In manchen Fällen hinterlassen nicht nur Krankheiten, sondern auch Medikamente ihre Spuren im Auge. Eter: "Einige Nebenwirkungen können so schwerwiegend sein, dass es notwendig wird, das entsprechende Medikament abzusetzen." Zu den Wirkstoffen, die Augenärzte wachsam werden lassen, gehören:
- Amiodaron: Mit diesem Mittel lassen sich Herzrhythmusstörungen behandeln. "Ein bis zwei Prozent der Patienten reagieren auf Amiodaron mit einer Erkrankung des Sehnervs, die zu Gesichtsfeldausfällen führt.
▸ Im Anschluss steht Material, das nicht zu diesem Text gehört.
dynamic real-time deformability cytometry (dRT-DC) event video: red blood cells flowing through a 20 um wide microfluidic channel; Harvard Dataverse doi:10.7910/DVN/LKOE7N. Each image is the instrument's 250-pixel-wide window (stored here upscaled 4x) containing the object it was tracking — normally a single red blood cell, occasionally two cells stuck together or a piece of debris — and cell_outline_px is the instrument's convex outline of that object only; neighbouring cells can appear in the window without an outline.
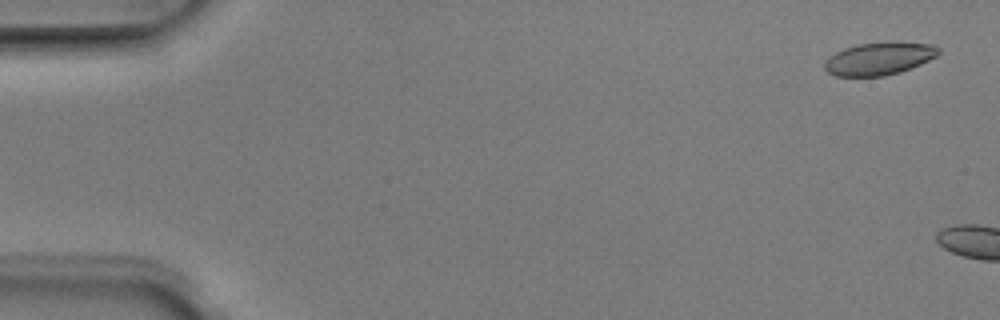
{"species": "Egyptian fruit bat (a non-hibernating species)", "species_latin": "Rousettus aegyptiacus", "temperature_condition": "room temperature", "stored_images_in_passage": 2, "camera_frame_rate_fps": 3000, "um_per_image_px": 0.085, "animal": {"sex": "male"}, "frame": {"image": 1, "passage_image": 1, "time_ms": 0.0, "image_size_px": [1000, 320], "cell_outline_px": [[940, 52], [936, 56], [920, 64], [900, 72], [884, 76], [836, 76], [828, 72], [824, 68], [824, 64], [836, 52], [844, 48], [856, 44], [892, 40], [932, 44], [940, 48]], "centroid_in_image_um": [74.77, 4.95], "position_along_channel_um": 10.2, "area_um2": 21.91}}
In diesen Fällen muss das Medikament abgesetzt werden", warnt Eter.
- Chloroquin: Dieser Wirkstoff wird zur Vorbeugung und Therapie einiger Malariaformen und zur Behandlung rheumatischer Erkrankungen eingesetzt. "Dabei können allerdings Trübungen der Hornhaut und Veränderungen der Netzhaut auftreten", weiß Eter.
- Glukokortikoide: Sie dienen dazu, Entzündungen im Körper zu bekämpfen. "Am Auge können sie jedoch", so Eter, "den Augeninnendruck ansteigen lassen und damit das Glaukomrisiko erhöhen." Außerdem besteht die Gefahr einer Linsentrübung.
- Tamoxifen: Dieser Wirkstoff kommt bei bestimmten Formen von Brustkrebs zum Einsatz. Eter: "Zu den gelegentlich auftretenden Nebenwirkungen gehören die Linsentrübung und Einlagerungen in der Netzhaut. Seltener entstehen Hornhautveränderungen oder eine Schädigung beziehungsweise Entzündung des Sehnervs, wodurch dann allerdings das Sehvermögen bedroht ist."
Wohin geht die Forschung? Eter wagt einen Blick in die Zukunft: "Die Möglichkeit, mit einer berührungslosen Untersuchung des Auges das Entstehen und Fortschreiten schwerer Krankheiten bereits in einem frühen Stadium festzustellen, möchten Ärzte künftig gerne noch häufiger nutzen können." So gibt es ermutigende Hinweise, Alzheimer mit einer Augenuntersuchung früher zu entdecken.
Warnung vor Irisdiagnose
Eter warnt allerdings vor unseriösen Angeboten wie der Irisdiagnose. Laut ihr sollen die Augen nicht nur Aufschluss über den Zustand des Körpers, sondern auch über den der Seele sowie über den energetischen Zustand eines Menschen geben. Ihr Fazit: "Die wertvolle Augendiagnostik ist klar zu trennen von umstrittenen und wissenschaftlich nicht belegten Methoden wie der Irisdiagnostik."